Work to do
1 > In the libyaml tutorial below, which character does YAML forbid, and for what reason?
2 > Condense the paragraph of the libyaml tutorial below that begins "YAML stands for" into a single shorter sentence that keeps its main facts.

YAML C语言范例

http://pyyaml.org/wiki/LibYAML

https://www.wpsoftware.net/andrew/pages/libyaml.html

Introduction

This tutorial is an introduction to using the libyaml library with the C programming language. It assumes a basic knowledge of the YAML format. See Wikipedia for more information and links to the relevant sites.

More Information

All information used to write this page came from the header yaml.h, and trial-and-error.

YAML

What is YAML?

YAML stands for ``YAML Ain't a Markup Language'', and is a data-storage format designed for easy readability and machine parsing. It is more verbose than JSON, and less verbose than XML, two other formats designed for similar purposes.

It allows data to be nested arbitrarily deep, allows embedded newlines, and supports sequences, relational trees and all sorts of fancy stuff. I'll be shying away from the advanced features and sticking to the basics.

What Does it Look Like?

I am no YAML expert. I am learning the language as I write this — in fact, before this morning I had never used YAML, though I'd heard of it. Arguably, I am the last person who should be writing this tutorial. But last I looked, there was no decent beginner's tutorial for libyaml, so I'm doing it.

Here is the file I will be parsing:

# config/public.yaml

title   : Finex 2011
img_url : /finex/html/img/
css_url : /finex/html/style/
js_url  : /finex/html/js/

template_dir: html/templ/

default_act : idx    # used for invalid/missing act=

pages:
  - act   : idx
    title : Welcome
    html  : public/welcome.phtml
  - act   : reg
    title : Register
    html  : public/register.phtml
  - act   : log
    title : Log in
    html  : public/login.phtml
  - act   : out
    title : Log out
    html  : public/logout.phtml

One non-obvious (from this file) thing about YAML is that it forbids the tab character. Why? Because YAML depends on indentation for its structure, and tabs tend to mess things up.

This is part of my ongoing project to port Finex away from PHP. (Why C? I'm trying quite a few languages, and C happens to be today's.) As you can see, this is a simple file I'll be using to instruct my templating system on how to read the act=XXX portion of a URL.

libyaml

libyaml is a C library for parsing YAML files, and probably available from your package manager. To use it, include the file yaml.h and add the linker flag -lyaml to gcc.

Provided material
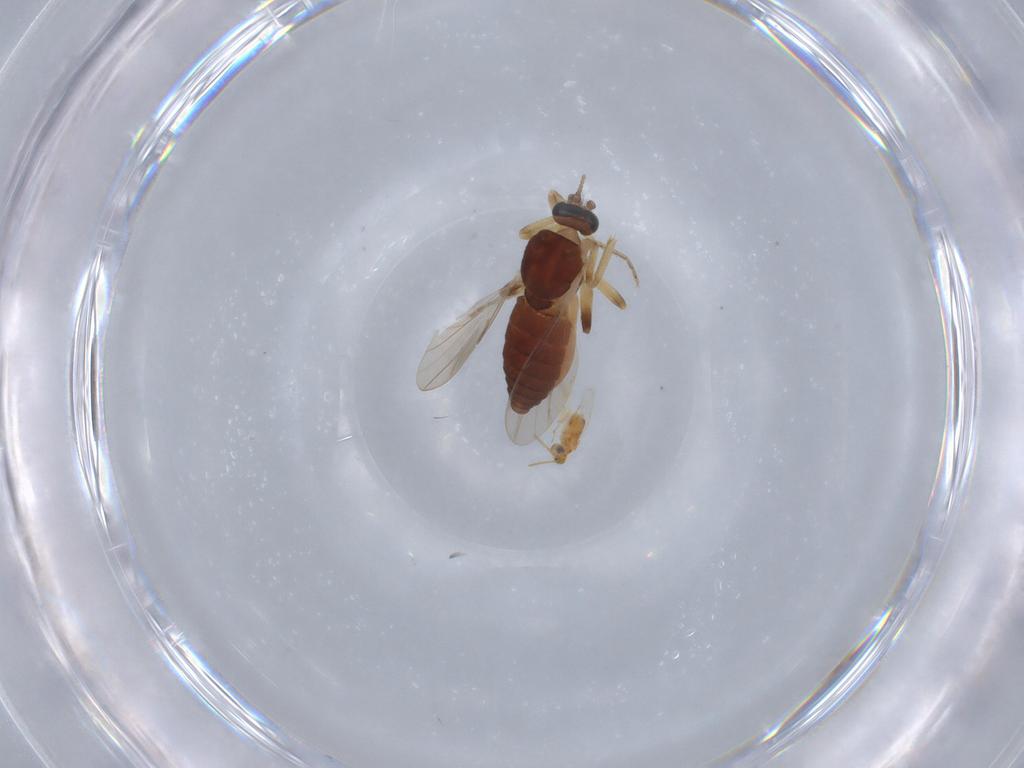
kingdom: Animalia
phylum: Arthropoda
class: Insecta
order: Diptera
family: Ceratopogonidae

--

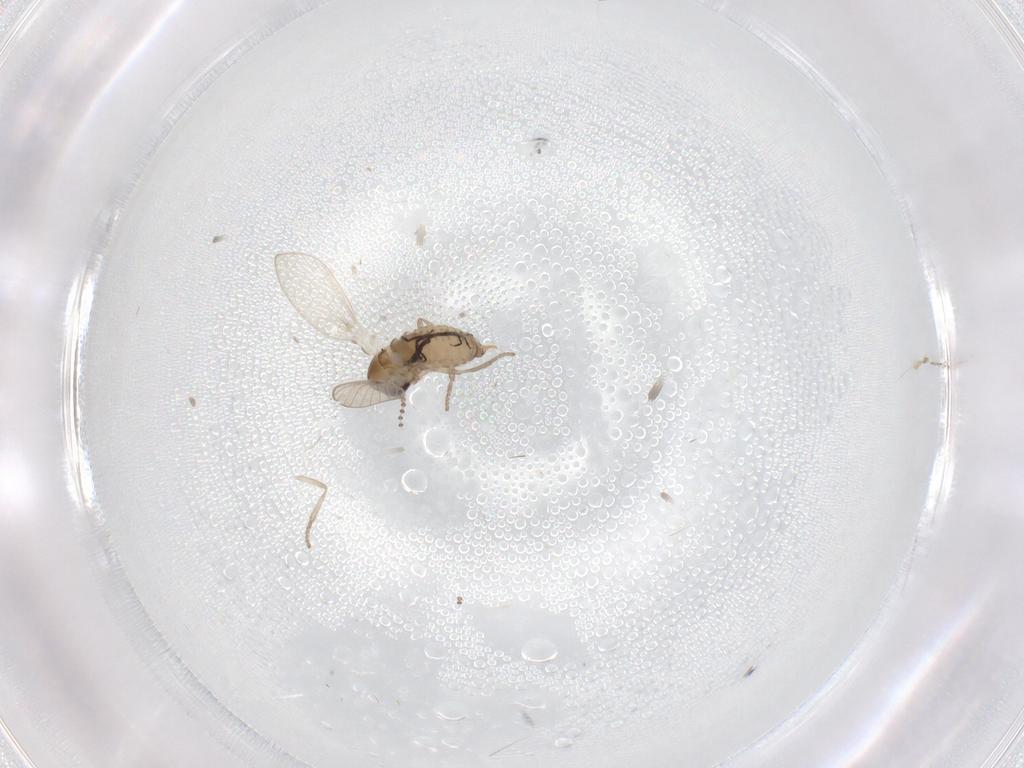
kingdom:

...

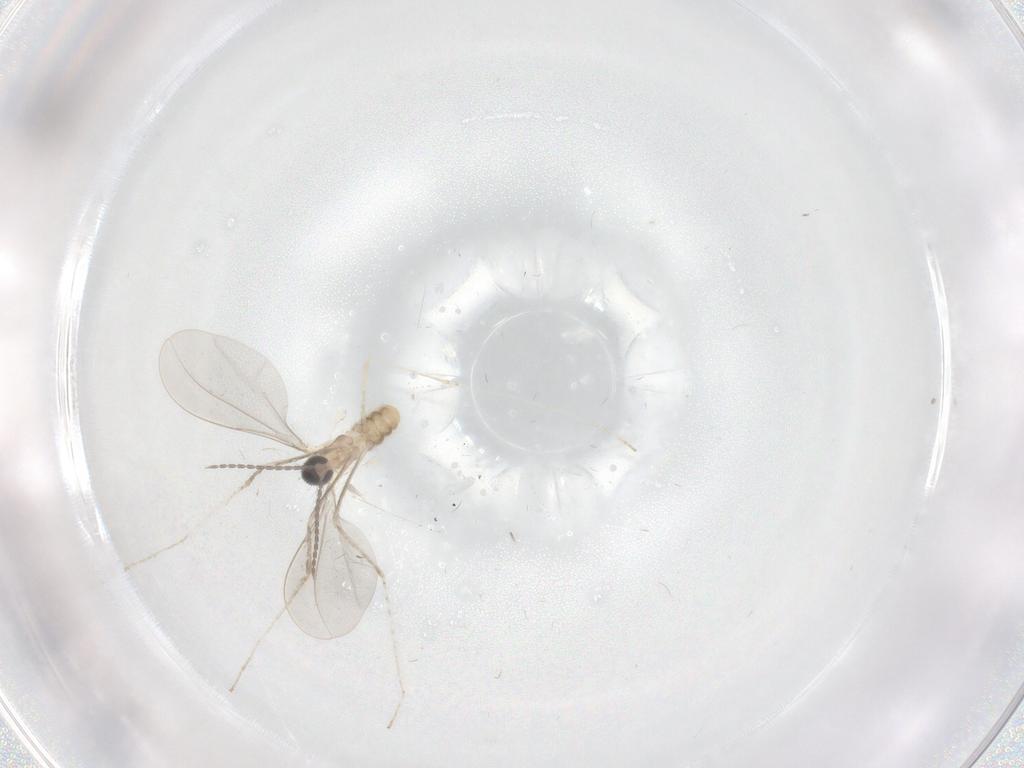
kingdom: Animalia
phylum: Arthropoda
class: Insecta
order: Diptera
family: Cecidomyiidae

Task responses
1 > YAML forbids the tab character because it depends on indentation for its structure, and tabs tend to mess things up.

2 > YAML, short for "YAML Ain't a Markup Language," is a data-storage format built for easy readability and machine parsing, and it is more verbose than JSON but less verbose than XML.